Nino Ferrer : Nino and Radiah … et le Sud dans tout ça ?

 Critique de l’album Nino and Radiah (1974) de Nino Ferrer

Je ne connaissais que quelques chansons de Nino Ferrer, Le Sud en tête évidemment. Quelle ne fut pas ma surprise, un beau jour d’été sur une brocante de Haute-Loire, d’entendre passer sur un stand, pour la première fois Nino and Radiah, album sorti en 1974. En rentrant chez moi je m’empressais d’écouter ce disque qui était déjà devenu pour moi un point de bascule, vers un artiste que je connaissais mal et dont j’étais resté trop longtemps éloigné. Ce fut une de mes plus belles découvertes, qui m’a valu de longues discussions avec de nombreux disquaires pour trouver le disque tant convoité. Ne connaissant que quelques chansons je pensais à un album de variété et de chansonnettes agréables. Grossière erreur, dès la pochette une photo du chanteur accompagné de Radiah Frye (mère de Mia Frye), posant nue pour l’occasion, et qui laisse présager une rencontre, celle du funk et de la soul américaine, avec une folk progressive française qui avait déjà prouvé son efficacité avec Métronomie, un album antérieur de Ferrer.

L’album s’ouvre donc sur ce titre, South que tout le monde peut aisément reconnaitre puisqu’il s’agit en réalité de la première version de la chanson Le Sud, enregistré à Londres avant le reste de l’album. Cette première version en anglais donc, est une curiosité incroyable pour un auditeur français, tant il est difficile de ne pas entendre celle que l’on connait, celle qui passe à la radio et qui fait partie du patrimoine de la chanson française. Mais pourquoi cette étrangeté ? La raison est assez simple. Les producteurs, soupçonneux quant au succès d’un disque entièrement anglophone en France, s’empressent l’année suivante de ressortir ce même album intitulé cette fois Nino and Radiah et le Sud, enrichi d’une version française. Le Sud, celle qui est passée à la postérité au détriment de toutes les autres, voire même de la propre carrière du chanteur. Genèse singulière pour cette chanson tant écoutée et tant appréciée. Nino Ferrer, qui se rêvait en jazzman et qui cherchait une reconnaissance dans ses innovations musicales, a été rattrapé par son statut de chanteur français à défaut de parvenir à dépasser les considérations mercantiles de l’industrie du disque. Cet événement est symptomatique de cette échec permanent pour Nino Ferrer, constamment réduit à une chanson française trop étroite pour recevoir toute la richesse de sa musique.

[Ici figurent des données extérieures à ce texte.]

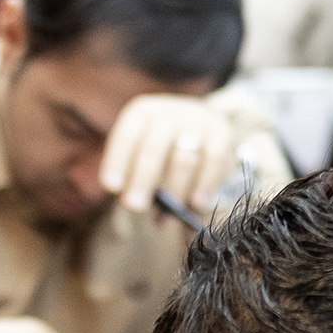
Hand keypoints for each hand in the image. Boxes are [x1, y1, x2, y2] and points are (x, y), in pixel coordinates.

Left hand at [99, 95, 237, 215]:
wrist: (201, 123)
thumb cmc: (163, 147)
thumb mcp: (142, 151)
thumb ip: (134, 174)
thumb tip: (133, 203)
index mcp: (142, 112)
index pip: (127, 135)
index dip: (118, 160)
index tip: (111, 187)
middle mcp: (169, 112)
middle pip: (154, 148)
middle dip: (143, 179)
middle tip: (135, 206)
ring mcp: (198, 120)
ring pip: (184, 159)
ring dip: (174, 192)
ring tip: (166, 219)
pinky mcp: (221, 131)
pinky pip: (214, 160)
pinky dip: (205, 184)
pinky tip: (197, 204)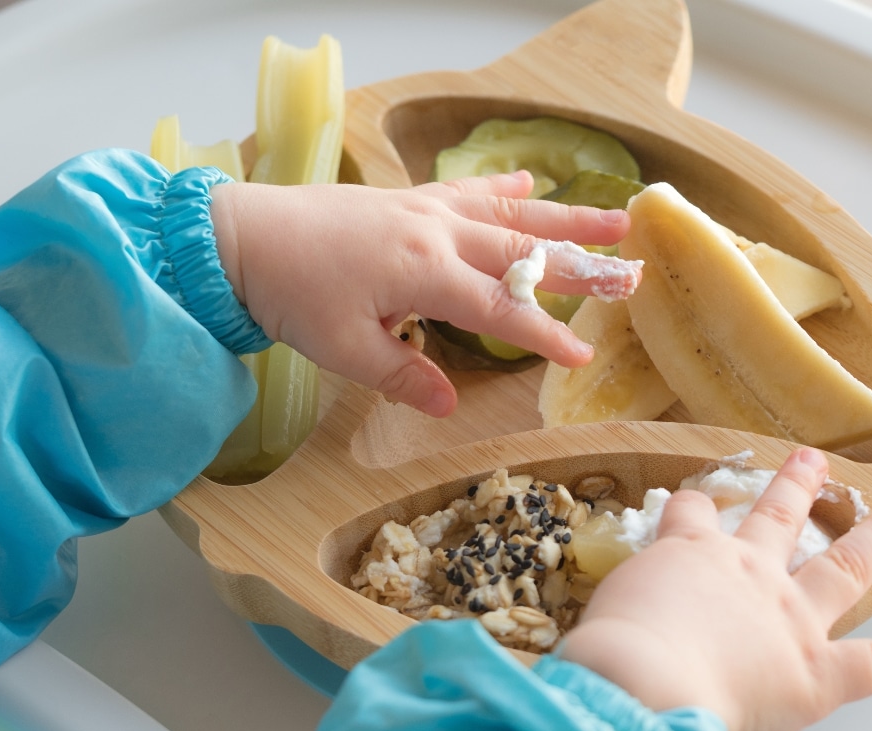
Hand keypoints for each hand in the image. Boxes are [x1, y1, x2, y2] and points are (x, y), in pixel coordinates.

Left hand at [209, 171, 633, 416]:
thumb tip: (449, 407)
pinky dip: (503, 188)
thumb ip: (403, 375)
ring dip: (565, 217)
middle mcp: (437, 234)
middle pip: (526, 253)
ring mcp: (425, 209)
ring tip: (615, 216)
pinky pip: (468, 191)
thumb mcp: (345, 349)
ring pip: (510, 214)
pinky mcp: (408, 198)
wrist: (239, 238)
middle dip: (583, 267)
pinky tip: (529, 181)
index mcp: (426, 273)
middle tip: (631, 274)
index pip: (502, 310)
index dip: (545, 335)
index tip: (582, 357)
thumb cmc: (290, 295)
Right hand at [560, 447, 871, 730]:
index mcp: (692, 556)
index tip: (692, 502)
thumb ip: (619, 617)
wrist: (645, 683)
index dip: (692, 508)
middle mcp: (749, 574)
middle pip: (779, 517)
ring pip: (845, 565)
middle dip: (797, 485)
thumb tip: (605, 645)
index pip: (692, 517)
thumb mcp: (604, 614)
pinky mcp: (820, 672)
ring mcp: (792, 618)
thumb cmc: (614, 654)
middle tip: (813, 459)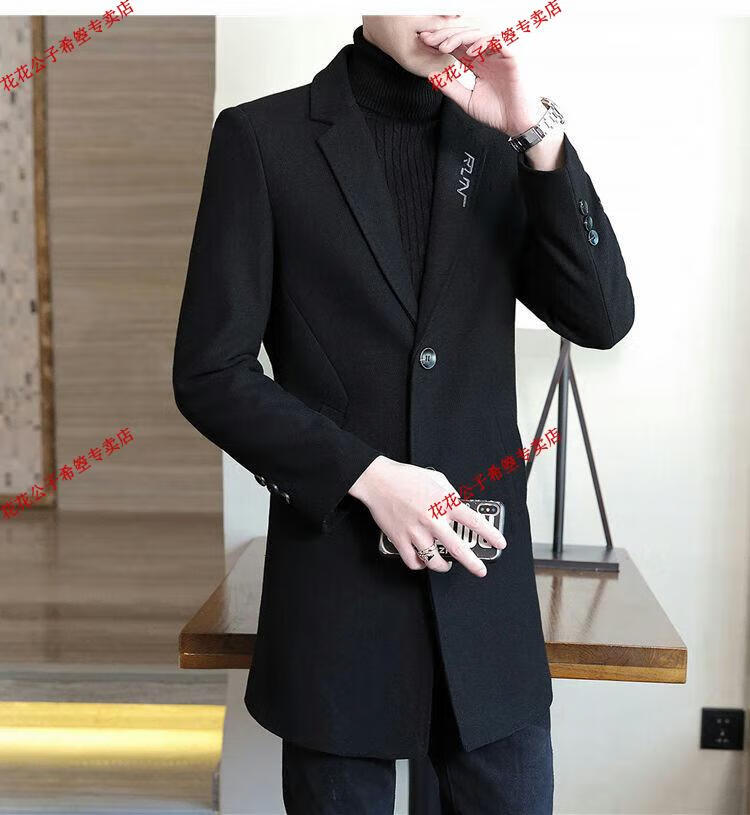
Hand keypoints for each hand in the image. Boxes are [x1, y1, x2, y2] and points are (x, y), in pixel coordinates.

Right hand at [348, 455, 506, 576]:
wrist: (378, 480)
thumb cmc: (405, 477)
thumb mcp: (437, 478)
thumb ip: (450, 494)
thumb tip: (458, 505)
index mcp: (444, 503)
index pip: (474, 521)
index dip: (490, 534)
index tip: (499, 543)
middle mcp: (432, 519)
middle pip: (458, 549)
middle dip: (473, 563)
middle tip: (480, 570)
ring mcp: (415, 532)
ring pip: (434, 560)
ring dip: (442, 566)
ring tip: (445, 565)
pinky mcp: (400, 539)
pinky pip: (413, 561)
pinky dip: (419, 564)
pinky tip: (422, 561)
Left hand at [418, 26, 563, 169]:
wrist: (514, 124)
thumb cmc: (496, 113)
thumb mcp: (466, 100)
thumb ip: (450, 87)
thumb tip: (431, 75)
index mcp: (476, 64)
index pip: (456, 47)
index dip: (440, 42)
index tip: (424, 43)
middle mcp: (486, 56)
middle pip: (464, 37)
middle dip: (445, 36)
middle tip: (428, 39)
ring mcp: (498, 56)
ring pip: (478, 35)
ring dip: (460, 38)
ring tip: (444, 46)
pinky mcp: (511, 59)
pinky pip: (497, 42)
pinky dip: (482, 44)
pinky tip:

Mais que reste-t-il alors de cet album contrarié et méconnu ? 8 titres composés par le chanteur et tous interprétés en duo avec Radiah Frye qui superpose magnifiquement sa voix sur celle du chanteur et de sa guitare. Accompagné par le groupe Ice, groupe de funk américain expatrié en France à cause d’un marché trop saturé aux États-Unis, le disque gagne une couleur inédite dans une France où le disco n’a pas encore réalisé ses premiers pas. La pochette nous apparaît dès lors comme un choc des cultures entre la musique afro-américaine et un de ses plus grands amoureux. En s’ouvrant sur South et en se terminant sur New York, Nino Ferrer évoque l’été, les vacances passées, ces instants de stase qui font la beauté et la richesse de ces moments de repos arrachés au quotidien. On ressentait déjà une grande mélancolie face à la modernité dans Métronomie (La Maison près de la fontaine), elle semble ici s’apaiser quelque peu, mais pour combien de temps… On semble presque en sursis face à cette rencontre entre les deux artistes, le temps d’un album, le temps d’un été. « Sipping Mint Julep, Rocking in my rocking-chair, Waiting for the sunrise, Waiting for the sun to go down ». Voilà qui résume bien le ton désinvolte et contemplatif de Nino and Radiah. Et comme un dernier appel à la musique qu’il aime, celle qu’il aimerait jouer et qu’il aimerait aimer, New York résonne avec force : « Got to go to New York, See what’s going on today, What do they think about living, What kind of music they play. ». Dernière rêverie portée sur le pays du Jazz, du Blues, du Funk, de la Soul, auquel il rend hommage avec la douce mélancolie qui lui est propre.